Even deciding what to keep can be challenging. The Murungis considered covering the reception area to create a bathroom but decided instead to maintain the double height ceiling and the gorgeous area mid-section of the hotel is proof that this was a good decision.

For Karen Gables, Mr Benard made the initial physical changes within 10 days. He had to find space to add bathrooms since unlike his friends, hotel guests cannot share bathrooms. He also got uniform bedding to give the house more of a hotel feel. Then he transformed the veranda into an extra bedroom, set aside office space and sealed the connecting doors of bedrooms.

Mr Benard has had to make some concessions. For instance, he had to install Wi-Fi routers in every room which meant he had to find ways to hide all visible wires which he hates.

Under duress, Mr Benard will add bathtubs but is not really a fan, he says as he straightens a mirror.

As a business investment, the proprietors had to make risky decisions when starting off.

“We did this investment in 2004 when nobody was doing; tourism was still recovering and by the grace of God we opened and tourism picked up same year. In the first month we were fully booked the first couple of weeks,” says Ms Murungi.

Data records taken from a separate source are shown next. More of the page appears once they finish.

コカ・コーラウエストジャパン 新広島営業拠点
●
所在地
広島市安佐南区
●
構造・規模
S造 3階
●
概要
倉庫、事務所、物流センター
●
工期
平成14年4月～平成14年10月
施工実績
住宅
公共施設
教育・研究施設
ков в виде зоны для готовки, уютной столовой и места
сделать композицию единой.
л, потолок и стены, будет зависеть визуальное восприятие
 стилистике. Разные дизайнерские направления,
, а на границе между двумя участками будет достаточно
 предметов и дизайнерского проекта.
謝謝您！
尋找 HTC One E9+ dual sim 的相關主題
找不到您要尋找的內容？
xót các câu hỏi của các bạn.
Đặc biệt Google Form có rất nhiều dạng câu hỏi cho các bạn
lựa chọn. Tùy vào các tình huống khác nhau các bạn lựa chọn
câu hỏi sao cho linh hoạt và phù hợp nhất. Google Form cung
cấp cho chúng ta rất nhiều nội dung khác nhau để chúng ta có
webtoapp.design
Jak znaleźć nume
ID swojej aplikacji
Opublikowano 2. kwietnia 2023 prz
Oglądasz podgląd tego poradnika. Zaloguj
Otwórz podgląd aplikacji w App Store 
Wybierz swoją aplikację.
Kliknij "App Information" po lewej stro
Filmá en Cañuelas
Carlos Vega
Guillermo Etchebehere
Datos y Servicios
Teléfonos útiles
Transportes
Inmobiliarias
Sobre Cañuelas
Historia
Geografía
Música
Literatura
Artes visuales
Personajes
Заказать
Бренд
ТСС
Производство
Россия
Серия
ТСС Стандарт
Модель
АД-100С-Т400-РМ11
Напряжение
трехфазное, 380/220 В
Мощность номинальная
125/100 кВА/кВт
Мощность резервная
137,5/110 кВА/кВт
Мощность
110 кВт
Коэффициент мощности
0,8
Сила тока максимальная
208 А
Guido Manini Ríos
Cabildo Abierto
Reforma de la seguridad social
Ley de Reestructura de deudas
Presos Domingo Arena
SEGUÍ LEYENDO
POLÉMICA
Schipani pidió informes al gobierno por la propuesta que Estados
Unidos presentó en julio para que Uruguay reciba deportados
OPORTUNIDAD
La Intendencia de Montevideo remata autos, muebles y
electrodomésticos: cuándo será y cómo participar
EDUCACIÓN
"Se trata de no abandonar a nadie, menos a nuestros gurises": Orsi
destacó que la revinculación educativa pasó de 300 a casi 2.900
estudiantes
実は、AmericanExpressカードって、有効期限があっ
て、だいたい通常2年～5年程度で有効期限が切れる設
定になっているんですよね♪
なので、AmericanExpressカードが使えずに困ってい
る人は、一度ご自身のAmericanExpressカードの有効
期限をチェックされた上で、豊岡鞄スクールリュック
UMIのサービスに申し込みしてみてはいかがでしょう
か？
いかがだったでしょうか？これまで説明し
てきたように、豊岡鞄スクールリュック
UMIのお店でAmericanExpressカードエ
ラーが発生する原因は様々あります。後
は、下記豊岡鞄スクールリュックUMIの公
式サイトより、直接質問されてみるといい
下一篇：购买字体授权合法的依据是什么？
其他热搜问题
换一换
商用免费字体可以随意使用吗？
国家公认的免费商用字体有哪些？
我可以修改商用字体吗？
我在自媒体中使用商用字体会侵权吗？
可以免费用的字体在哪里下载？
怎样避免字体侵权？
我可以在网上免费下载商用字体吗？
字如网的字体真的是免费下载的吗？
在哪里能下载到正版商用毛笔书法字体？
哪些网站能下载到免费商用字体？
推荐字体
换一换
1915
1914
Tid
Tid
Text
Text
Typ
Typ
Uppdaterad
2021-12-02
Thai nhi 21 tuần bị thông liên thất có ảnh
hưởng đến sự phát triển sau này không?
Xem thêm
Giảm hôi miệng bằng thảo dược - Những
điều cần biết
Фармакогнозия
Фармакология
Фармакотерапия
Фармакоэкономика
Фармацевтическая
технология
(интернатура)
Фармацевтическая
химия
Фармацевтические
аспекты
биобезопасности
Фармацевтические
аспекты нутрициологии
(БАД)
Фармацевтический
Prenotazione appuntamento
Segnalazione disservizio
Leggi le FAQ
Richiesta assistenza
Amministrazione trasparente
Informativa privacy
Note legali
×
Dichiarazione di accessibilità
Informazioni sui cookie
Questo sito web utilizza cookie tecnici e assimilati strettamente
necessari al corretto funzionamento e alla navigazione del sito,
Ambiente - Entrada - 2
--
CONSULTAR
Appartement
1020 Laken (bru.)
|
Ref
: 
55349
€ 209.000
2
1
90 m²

“It has been challenging with more hotels opening up in Nairobi, its putting pressure on rates and staff costs,” she says.

Turning homes into hotels is increasingly becoming common and not necessarily because of Airbnb — the online marketplace for people to rent short-term lodging.

Mr Benard tried out Airbnb before converting the home into a full-time hotel. Airbnb, he said, was flooded.

Budgets are also often much tighter than for typical hotels.

“It is not cheap. We may think that it’s just a house and it won’t cost much, but when you see the round number of running meters for a house of this size, you’ll be quite amused,” says Ms Murungi.